Please reproduce verbatim the text below, from the start of the items through the line containing "Bref : pas de tableau tout fait, il faut", with both ends included and the pictures left out.
<<<<
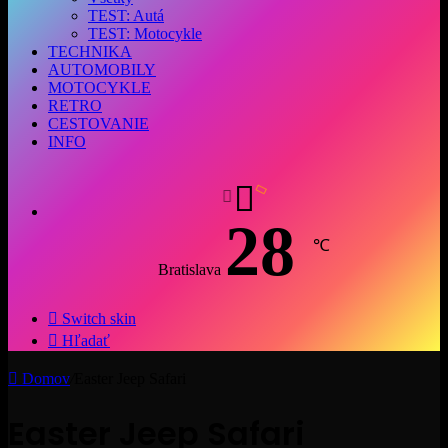
TEST: Autá
TEST: Motocykle
TECHNIKA
AUTOMOBILY
MOTOCYKLE
RETRO
CESTOVANIE
INFO
28
℃
Bratislava
Switch skin
Hľadať
Domov
/
Easter Jeep Safari
Easter Jeep Safari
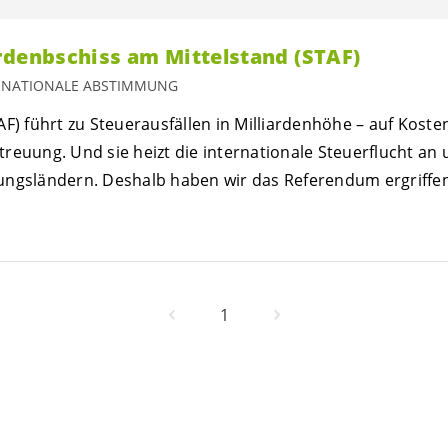
rdenbschiss am Mittelstand (STAF)
, NATIONALE ABSTIMMUNG
AF) führt zu Steuerausfällen in Milliardenhöhe – auf Koste
reuung. Und sie heizt die internationale Steuerflucht an
ungsländern. Deshalb haben wir das Referendum ergriffen
1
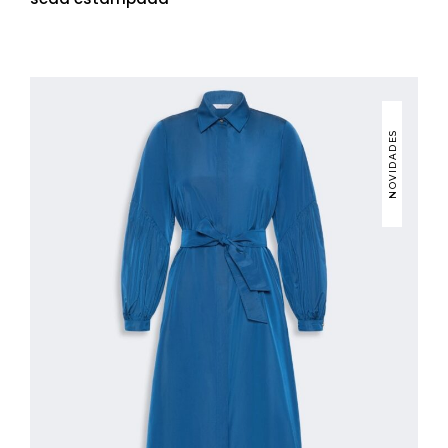
NOVIDADES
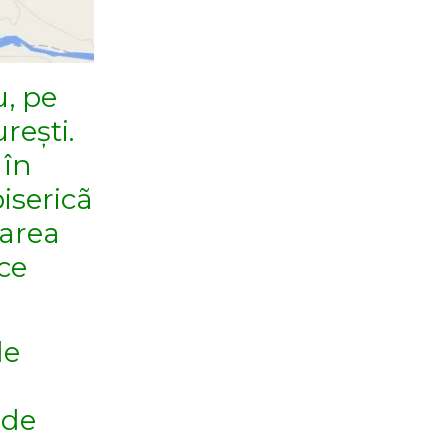
u, pe
rești.
 în
bisericã
zarea
ce
de
 de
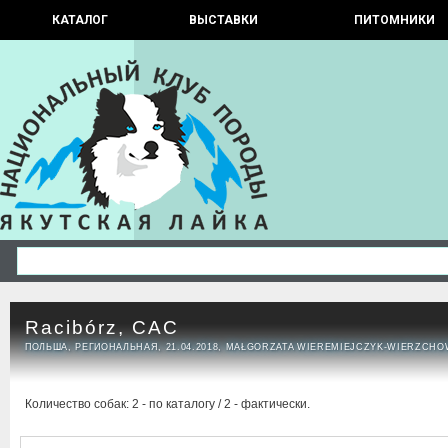
КАТАЛОГ
ВЫСТАВКИ
ПИТОМНИКИ
Racibórz, CAC
ПОЛЬША, РЕГИОНАЛЬНАЯ, 21.04.2018, MAŁGORZATA WIEREMIEJCZYK-WIERZCH
Количество собак: 2 - по каталогу / 2 - фактически.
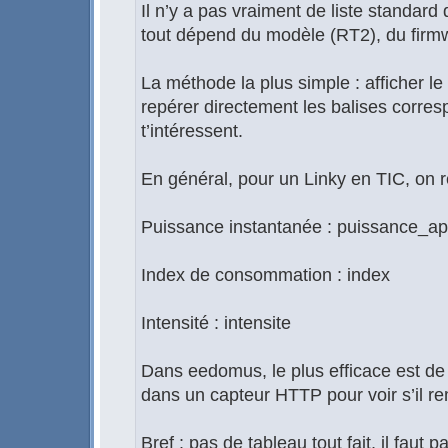
Il n’y a pas vraiment de liste standar
tout dépend du modèle (RT2), du firmw
La méthode la plus simple : afficher l
repérer directement les balises corre
t’intéressent.
En général, pour un Linky en TIC, on r
Puissance instantanée : puissance_a
Index de consommation : index
Intensité : intensite
Dans eedomus, le plus efficace est de
dans un capteur HTTP pour voir s’il r
Bref : pas de tableau tout fait, il faut 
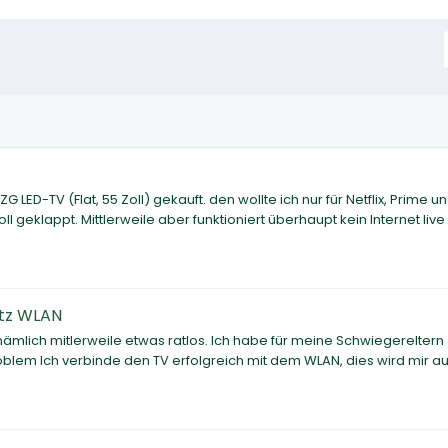
D-TV (Flat, 55 Zoll) gekauft. den wollte ich nur für Netflix, Prime u
l geklappt. Mittlerweile aber funktioniert überhaupt kein Internet live
otz WLAN
 nämlich mitlerweile etwas ratlos. Ich habe für meine Schwiegereltern
lem Ich verbinde den TV erfolgreich mit dem WLAN, dies wird mir au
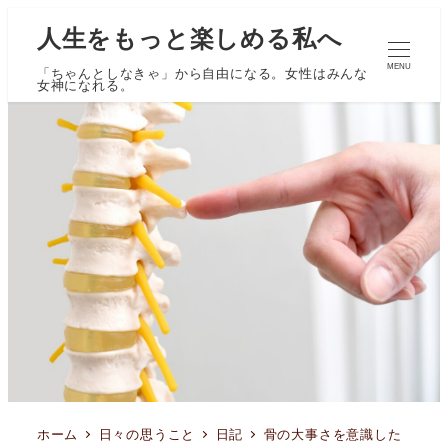
人生をもっと楽しめる私へ
MENU
「ちゃんとしなきゃ」から自由になる。女性はみんな
女神になれる。
ホーム
日々の思うこと
日記
骨の大事さを意識した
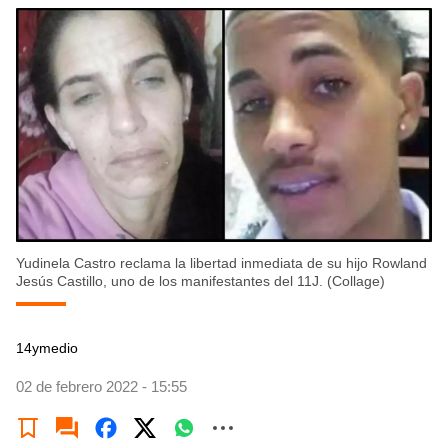
Yudinela Castro reclama la libertad inmediata de su hijo Rowland
Jesús Castillo, uno de los manifestantes del 11J. (Collage)
14ymedio
02 de febrero 2022 - 15:55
>>>>
:: Answer box ::
TEST: Autá
TEST: Motocykle
TECHNIKA
AUTOMOBILY
MOTOCYKLE
RETRO
CESTOVANIE
INFO
28
℃
Bratislava
Switch skin
Hľadať
Domov
/
Easter Jeep Safari
Easter Jeep Safari
rdenbschiss am Mittelstand (STAF)
, NATIONALE ABSTIMMUNG
AF) führt zu Steuerausfällen in Milliardenhöhe – auf Koste
reuung. Und sie heizt die internationale Steuerflucht an
ungsländern. Deshalb haben wir das Referendum ergriffen
1
NOVIDADES
u, pe
rești.
 în
bisericã
zarea
ce
de
 de
КАТАЛОГ
ВЫСТАВКИ
ПИТОМНИКИ
Racibórz, CAC
ПОЛЬША, РЕГИОНАЛЬНАЯ, 21.04.2018, MAŁGORZATA WIEREMIEJCZYK-WIERZCH
Количество собак: 2 - по каталогу / 2 - фактически.
Il n’y a pas vraiment de liste standar
tout dépend du modèle (RT2), du firmw
La méthode la plus simple : afficher l
repérer directement les balises corre
t’intéressent.
En général, pour un Linky en TIC, on r
Puissance instantanée : puissance_a
Index de consommation : index
Intensité : intensite
Dans eedomus, le plus efficace est de
dans un capteur HTTP pour voir s’il r
Bref : pas de tableau tout fait, il faut 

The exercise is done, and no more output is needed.